Behavioural conditioning and modification
The behaviourists’ focus on the relationship between events and behaviour led them to explore whether undesirable behaviours could be changed. For instance, one of the goals of doctors in a psychiatric ward is to help the patients lead a normal life, and this often starts with basic tasks that address the patient’s problems. In several cases these goals have been achieved by rewarding normal, healthy behaviours with tokens. In token systems patients receive immediate rewards for appropriate behaviours. Research showed that the introduction of a token economy had real, positive effects on the behaviour of patients who had spent many years in the hospital. Token economies have also been used effectively to improve behaviour in both mainstream and special needs schools.

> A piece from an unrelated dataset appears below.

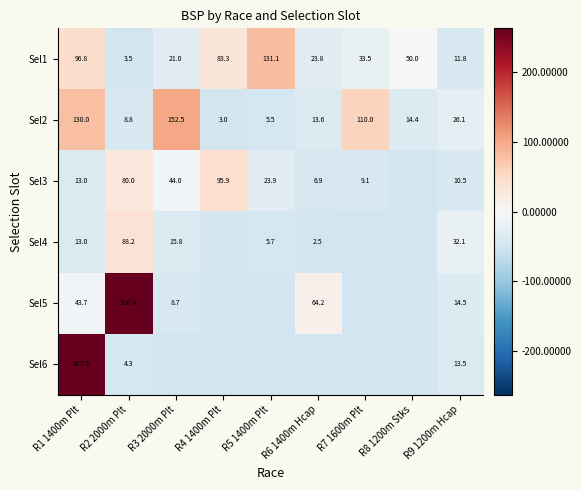

At which category is the sum across all series the highest?

R1 1400m Plt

Behavioural methods have been shown to be effective in treating a wide range of problems, such as fear of spiders or anxiety about public speaking. The methods used to treat such phobias usually depend on the principle of a conditioned reflex. The patient is gradually exposed to mild versions of the thing feared, often accompanied by pleasurable stimuli. People with agoraphobia might begin by sitting on the front porch. Later they might move to the end of the front walk, and so on, until they can tolerate crowded public places.
Other researchers developed a more extreme approach called “aversion therapy.” This approach attempted to correct bad habits by associating them with unpleasant stimuli, such as loud sounds and unpleasant smells. These techniques have been applied to alcohol and drug addiction and to obsessive-compulsive behaviour.
The behaviourist legacy
The most significant contribution the behaviourists made to modern psychology is the one that is hardest to see. They insisted that psychology should be a science. Scientists perform carefully controlled experiments, and so should psychologists.